Titmus’s coach, Dean Boxall, said he and Titmus were well aware of the chatter about her scheduling decisions, as well as of the appetite for more Titmus-Ledecky showdowns. “They’re not in the inner sanctum,” Boxall said of the outside voices. “The inner sanctum has a plan. She knows what she needs to do. She knows it’s all about the Olympics.”
Titmus’s unusual decision to miss the world championships is only the latest demonstration of the self-belief that made her a two-time Olympic champion before her 21st birthday.
Born in Launceston, a small city in Tasmania, an island south of mainland Australia, Titmus was in the water from an early age. “We always had backyard pools,” she said.

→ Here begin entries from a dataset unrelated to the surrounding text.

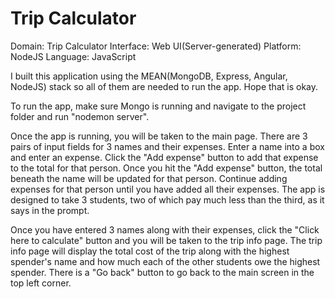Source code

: # Trip Calculator

Domain: Trip Calculator
Interface: Web UI(Server-generated)
Platform: NodeJS
Language: JavaScript

I built this application using the MEAN(MongoDB, Express, Angular, NodeJS) stack so all of them are needed to run the app. Hope that is okay.

To run the app, make sure Mongo is running and navigate to the project folder and run "nodemon server".

Once the app is running, you will be taken to the main page. There are 3 pairs of input fields for 3 names and their expenses. Enter a name into a box and enter an expense. Click the "Add expense" button to add that expense to the total for that person. Once you hit the "Add expense" button, the total beneath the name will be updated for that person. Continue adding expenses for that person until you have added all their expenses. The app is designed to take 3 students, two of which pay much less than the third, as it says in the prompt. 

Once you have entered 3 names along with their expenses, click the "Click here to calculate" button and you will be taken to the trip info page. The trip info page will display the total cost of the trip along with the highest spender's name and how much each of the other students owe the highest spender. There is a "Go back" button to go back to the main screen in the top left corner.
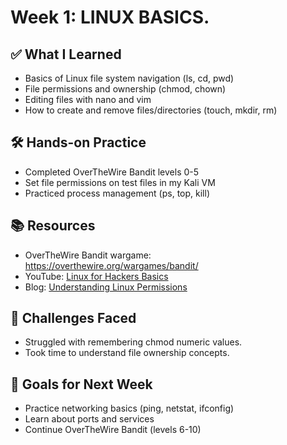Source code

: # Week 1: LINUX BASICS.

## ✅ What I Learned
- Basics of Linux file system navigation (ls, cd, pwd)
- File permissions and ownership (chmod, chown)
- Editing files with nano and vim
- How to create and remove files/directories (touch, mkdir, rm)

## 🛠️ Hands-on Practice
- Completed OverTheWire Bandit levels 0-5
- Set file permissions on test files in my Kali VM
- Practiced process management (ps, top, kill)

## 📚 Resources
- OverTheWire Bandit wargame: https://overthewire.org/wargames/bandit/
- YouTube: [Linux for Hackers Basics](#)
- Blog: [Understanding Linux Permissions](#)

## 🚀 Challenges Faced
- Struggled with remembering chmod numeric values.
- Took time to understand file ownership concepts.

## 🎯 Goals for Next Week
- Practice networking basics (ping, netstat, ifconfig)
- Learn about ports and services
- Continue OverTheWire Bandit (levels 6-10)
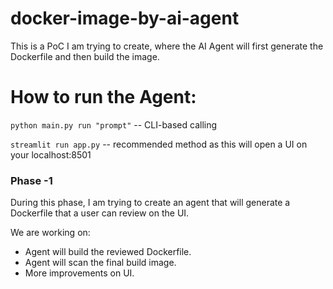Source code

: # docker-image-by-ai-agent
This is a PoC I am trying to create, where the AI Agent will first generate the Dockerfile and then build the image.

# How to run the Agent:
`python main.py run "prompt"` -- CLI-based calling

`streamlit run app.py` -- recommended method as this will open a UI on your localhost:8501

### Phase -1
During this phase, I am trying to create an agent that will generate a Dockerfile that a user can review on the UI.

We are working on:
  - Agent will build the reviewed Dockerfile.
  - Agent will scan the final build image.
  - More improvements on UI.
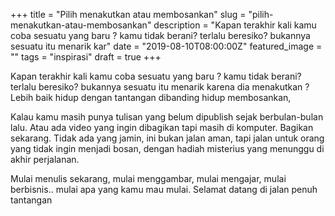 +++
title = "Pilih menakutkan atau membosankan"
slug = "pilih-menakutkan-atau-membosankan"
description = "Kapan terakhir kali kamu coba sesuatu yang baru ?  kamu tidak berani? terlalu beresiko? bukannya sesuatu itu menarik kar"
date = "2019-08-10T08:00:00Z"
featured_image = ""
tags = "inspirasi"
draft = true
+++ 
 
Kapan terakhir kali kamu coba sesuatu yang baru ?  kamu tidak berani? terlalu beresiko? bukannya sesuatu itu menarik karena dia menakutkan ? Lebih baik hidup dengan tantangan dibanding hidup membosankan,

Kalau kamu masih punya tulisan yang belum dipublish sejak berbulan-bulan lalu. Atau ada video yang ingin dibagikan tapi masih di komputer. Bagikan sekarang. Tidak ada yang jamin, ini bukan jalan aman, tapi jalan untuk orang yang tidak ingin menjadi bosan, dengan hadiah misterius yang menunggu di akhir perjalanan.

Mulai menulis sekarang, mulai menggambar, mulai mengajar, mulai berbisnis.. mulai apa yang kamu mau mulai. Selamat datang di jalan penuh tantangan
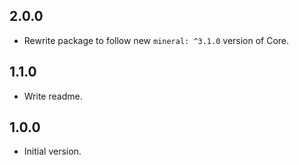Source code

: ## 2.0.0
- Rewrite package to follow new `mineral: ^3.1.0` version of Core.

## 1.1.0
- Write readme.

## 1.0.0
- Initial version.
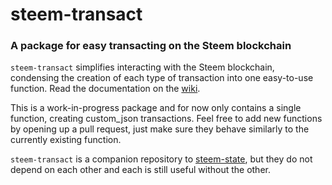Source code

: # steem-transact
### A package for easy transacting on the Steem blockchain

`steem-transact` simplifies interacting with the Steem blockchain, condensing the creation of each type of transaction into one easy-to-use function. Read the documentation on the [wiki](https://github.com/nicholas-2/steem-transact/wiki). 

This is a work-in-progress package and for now only contains a single function, creating custom_json transactions. Feel free to add new functions by opening up a pull request, just make sure they behave similarly to the currently existing function.

`steem-transact` is a companion repository to [steem-state](https://github.com/nicholas-2/steem-state), but they do not depend on each other and each is still useful without the other.
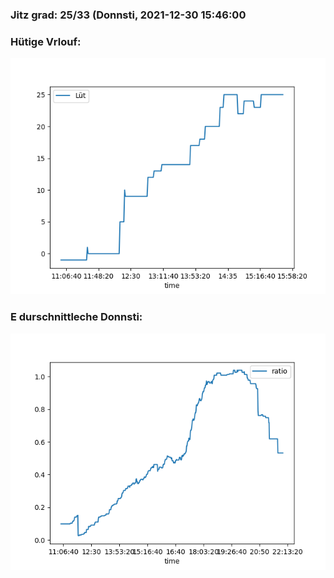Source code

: ### Jitz grad: 25/33 (Donnsti, 2021-12-30 15:46:00

### Hütige Vrlouf:
![Graph](Today.png)

### E durschnittleche Donnsti:
![Graph](Donnsti.png)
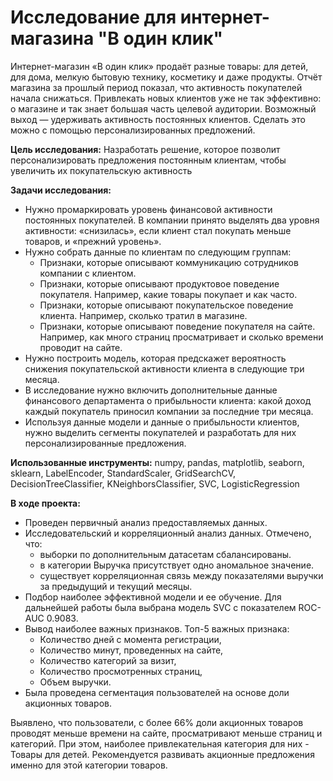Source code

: # Исследование для интернет-магазина "В один клик"
Интернет-магазин «В один клик» продаёт разные товары: для детей, для дома, мелкую бытовую технику, косметику и даже продукты. Отчёт магазина за прошлый период показал, что активность покупателей начала снижаться. Привлекать новых клиентов уже не так эффективно: о магазине и так знает большая часть целевой аудитории. Возможный выход — удерживать активность постоянных клиентов. Сделать это можно с помощью персонализированных предложений.

<b>Цель исследования:</b>
Hазработать решение, которое позволит персонализировать предложения постоянным клиентам, чтобы увеличить их покупательскую активность

<b>Задачи исследования:</b>
* Нужно промаркировать уровень финансовой активности постоянных покупателей. В компании принято выделять два уровня активности: «снизилась», если клиент стал покупать меньше товаров, и «прежний уровень».
* Нужно собрать данные по клиентам по следующим группам:
  - Признаки, которые описывают коммуникацию сотрудников компании с клиентом.
  - Признаки, которые описывают продуктовое поведение покупателя. Например, какие товары покупает и как часто.
  - Признаки, которые описывают покупательское поведение клиента. Например, сколько тратил в магазине.
  - Признаки, которые описывают поведение покупателя на сайте. Например, как много страниц просматривает и сколько времени проводит на сайте.
* Нужно построить модель, которая предскажет вероятность снижения покупательской активности клиента в следующие три месяца.
* В исследование нужно включить дополнительные данные финансового департамента о прибыльности клиента: какой доход каждый покупатель приносил компании за последние три месяца.
* Используя данные модели и данные о прибыльности клиентов, нужно выделить сегменты покупателей и разработать для них персонализированные предложения.

<b>Использованные инструменты:</b>
numpy, pandas, matplotlib, seaborn, sklearn, LabelEncoder, StandardScaler, GridSearchCV, DecisionTreeClassifier, KNeighborsClassifier, SVC, LogisticRegression

<b>В ходе проекта:</b>
- Проведен первичный анализ предоставляемых данных.
- Исследовательский и корреляционный анализ данных. Отмечено, что:
    * выборки по дополнительным датасетам сбалансированы.
    * в категории Выручка присутствует одно аномальное значение.
    * существует корреляционная связь между показателями выручки за предыдущий и текущий месяцы.
- Подбор наиболее эффективной модели и ее обучение. Для дальнейшей работы была выбрана модель SVC с показателем ROC-AUC 0.9083.
- Вывод наиболее важных признаков. Топ-5 важных признака:
    * Количество дней с момента регистрации,
    * Количество минут, проведенных на сайте,
    * Количество категорий за визит,
    * Количество просмотренных страниц,
    * Объем выручки.
- Была проведена сегментация пользователей на основе доли акционных товаров. 

Выявлено, что пользователи, с более 66% доли акционных товаров проводят меньше времени на сайте, просматривают меньше страниц и категорий. При этом, наиболее привлекательная категория для них - Товары для детей. Рекомендуется развивать акционные предложения именно для этой категории товаров.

In 2008, a wide-eyed Titmus watched as the Australian swimmers Stephanie Rice and Libby Trickett starred at the Beijing Olympics. “I was just glued to the TV,” she said.
The seven-year-old Titmus immediately joined a local swim club and began racing. Her progress was as swift as her swimming. “Every year, I went to the next thing and before I knew it, I was on the national team,” she said.
Her next step was not quite so simple. Tasmania, with a population of half a million, lacked the swimming facilities and coaches a talented young swimmer needed to reach a truly elite level. Titmus’s parents, Steve and Robyn, floated the idea of relocating to support their daughter’s nascent career, but as a teenager Titmus was initially resistant. “I was so content with my life down there, with my friends and school and everything,” she said.
But after making the Australian team for the junior world championships in 2015, Titmus had a realization. Swimming on her own in a lane at a public pool in Launceston, following the instructions of a faraway coach texting her a plan for each day’s training session, Titmus resolved that she had to chase her dream.